# Source:
::::
[XML-SIG] SAX exceptions are odd

Martin v. Loewis martin@loewis.home.cs.tu-berlin.de
Thu, 5 Oct 2000 23:36:18 +0200

> If I call on parse on an empty file, I get no exception.  Is this
> desirable?  I assume it means that "" is well-formed XML, but that
> doesn't seem like a very helpful definition.  Is this right?

No, that looks like a bug in the expat parser. The xmlproc parser (in
PyXML) properly reports

FATAL ERROR in /tmp/foo:1:0: Premature document end, no root element

(when foo is an empty file)

> If I get almost any other exception I get an error message that says
> something like: "not well-formed at None:1:7"
> Why is None being printed?  It gave me the initial impression that my
> error was no setting up parse call correctly.  I assumed that the None
> was the cause of the exception and that under normal circumstances it
> would have said something like "not well-formed at foo.xml:1:7".
::::
# Given exercise 1:
In the SAX exceptions post, what does the xmlproc parser report when given an empty file?
# Given exercise 2:
Please list every sentence in the quoted lines of the SAX exceptions post that ends with a question mark.
# Given exercise 3:
Carry on the SAX exceptions post from the point where the text stops.

# Data segment:
::::
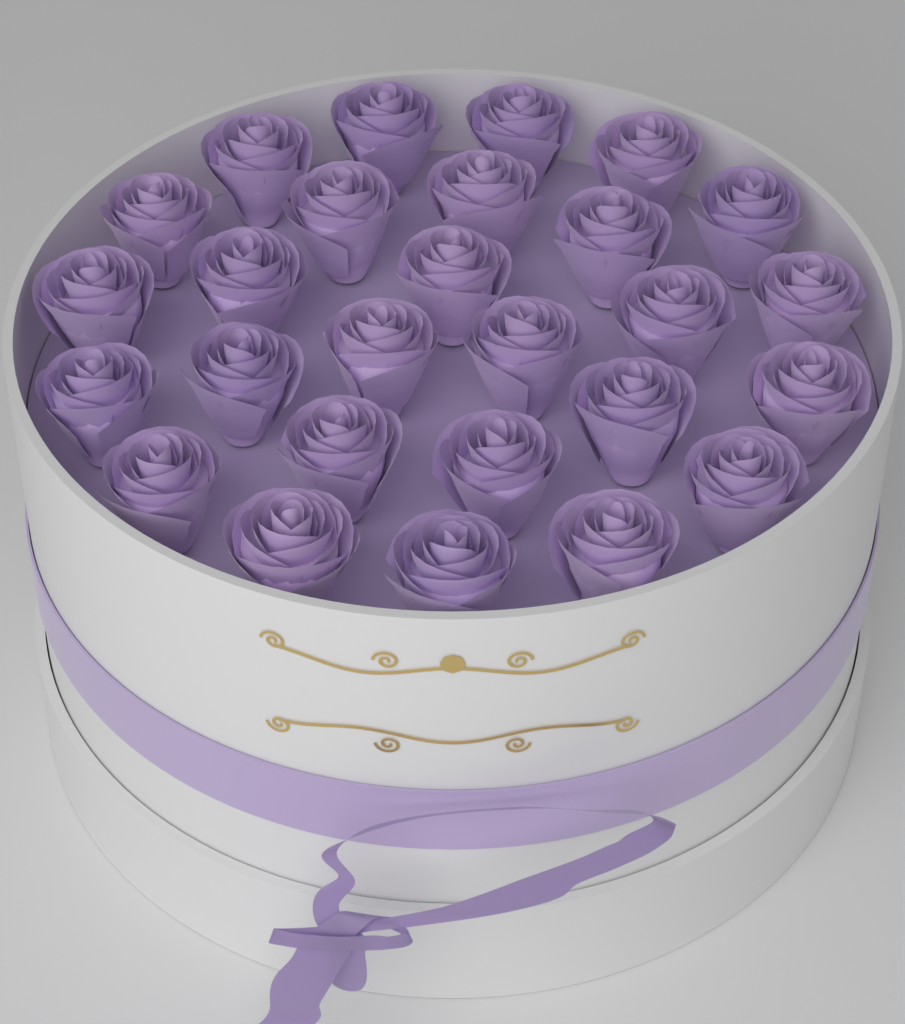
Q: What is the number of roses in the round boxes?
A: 27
::::
# Final result 1:
FATAL ERROR in /tmp/foo:1:0: Premature document end, no root element

# Final result 2:
Is this desirable?
Is this right?
Why is None being printed?

# Final result 3:
If the InputSource object has a proper system identifier, it should
print it. It may be useful to print something different if it is None,
   "not well-formed at <unknown>:1:7"

If you did provide a file name, and it got lost somewhere - then that
is a bug.

> What is a system identifier and why should it be reported in an
> exception when it is None?

I believe it is the SGML term for "file name". In SGML, documents may
have "public identifiers", in which case a globally well-known string
refers to the name of the document, and a system identifier - whose
meaning is understood only on the local computer system.

I also believe XML more specifically thinks of system identifiers as
URLs - although it is common to allow strings which are not URLs
(according to the RFC).

> There are three different pieces of
> information separated by colons.  I am accustomed to the notation
> filename:line number, but not another colon for the cursor position.

That's a matter of taste - you can write your own ErrorHandler if you
don't like the output. I personally understood immediately that
notation, as this is what Emacs supports as file locations.

> It would have been clearer, I think, if the message were more
> verbose and explained what each field was.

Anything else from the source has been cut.